The public CREST rate limits will be applied to crest-tq.

@CCP_FoxFour // Technical Designer // Team Tech Co

Third-party developer? Check out the official developers site for dev blogs, resources, and more.
Wollari
Dirt Nap Squad
#9 - 2016-04-23 15:25:30 UTC
So right now you're planning to break existing applications I guess because of not having a transition phase.

Right now the crest-tq endpoint does not accept public endpoints being called without authentication. So the only preperation I can do is to enable (allow redirect) while waiting until the change is applied end then change my public crest calls to the new domain name.

I hope it works out ...

DOTLAN EveMaps | Your out-of-game map, navigation toolset, sov database, etc. since 2008
Omniscient Fury
Whole Squid
#10 - 2016-04-24 00:13:53 UTC
Throwing this here in case you missed the previous thread.

There are some bugs with CREST SSO right now where if you authenticate while the EVE client is open and logged in, the proxy immediately throws back a 502 at you. Is this fixed in the 27th release?
Jobe McJoberson
Consolidated Mining Network
#11 - 2016-04-24 21:18:20 UTC  |  Edited by: Jobe McJoberson
Omniscient Fury wrote:
Throwing this here in case you missed the previous thread.

There are some bugs with CREST SSO right now where if you authenticate while the EVE client is open and logged in, the proxy immediately throws back a 502 at you. Is this fixed in the 27th release?

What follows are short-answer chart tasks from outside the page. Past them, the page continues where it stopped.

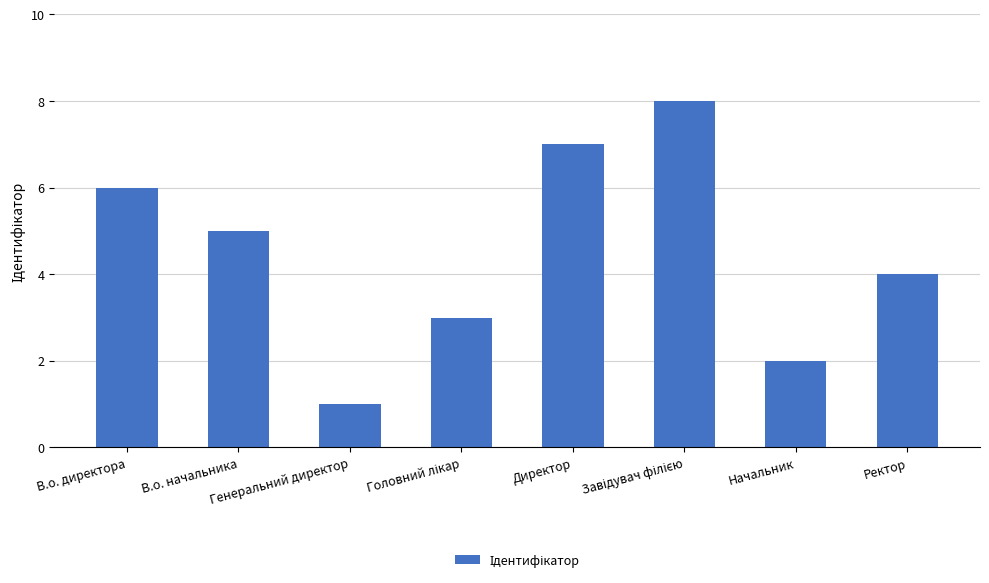

What is the difference between the values at В.о. начальника and Начальник?

3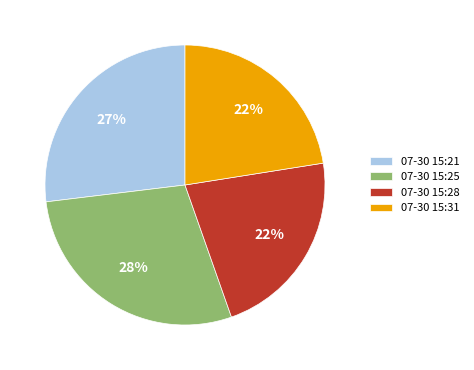

Is it true that 07-30 15:31 is 36% of the pie?

False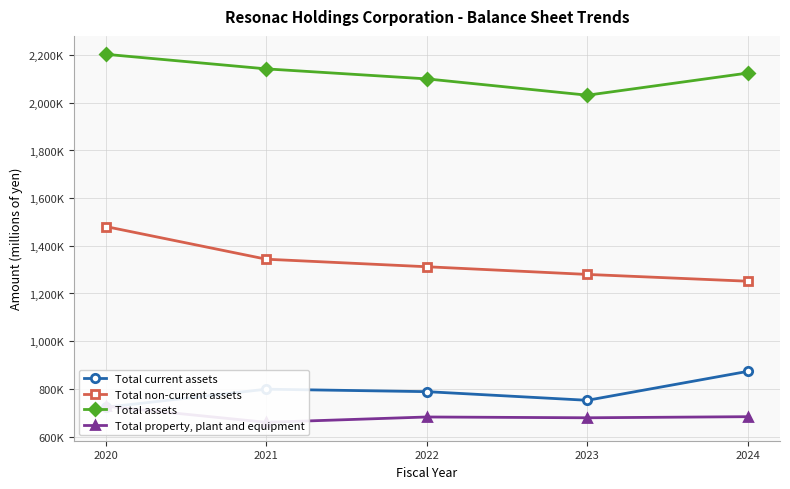

Where is the first local minimum for Total current assets?

2023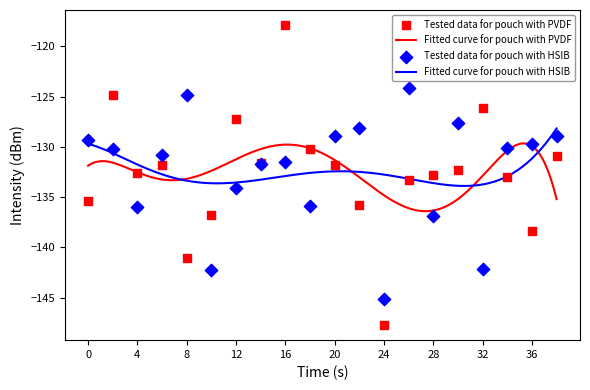

What is the total value across all series at 14?

-263.3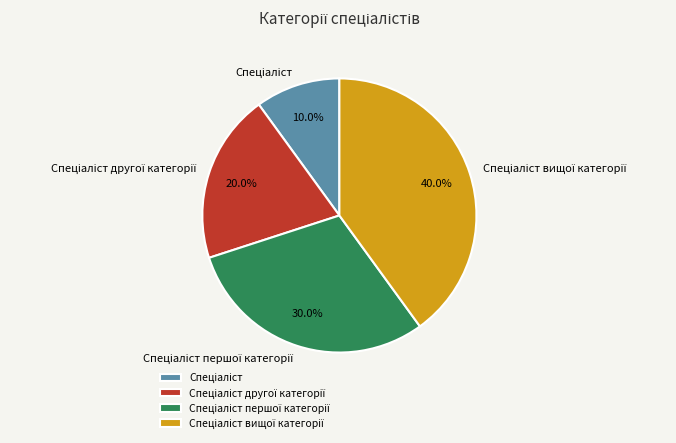

Is there any slice that represents more than half of the pie?

No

I just recently started having this exact same problem. I noticed I was getting 502s back from authed CREST (crest-tq) and was able to fix it by logging out of Eve with the character whose token I am using.
CCP FoxFour
C C P
C C P Alliance
#12 - 2016-04-25 08:23:46 UTC
Wollari wrote:
So right now you're planning to break existing applications I guess because of not having a transition phase.

Right now the crest-tq endpoint does not accept public endpoints being called without authentication. So the only preperation I can do is to enable (allow redirect) while waiting until the change is applied end then change my public crest calls to the new domain name.

I hope it works out ...


Me to. :(

@CCP_FoxFour // Technical Designer // Team Tech Co

Third-party developer? Check out the official developers site for dev blogs, resources, and more.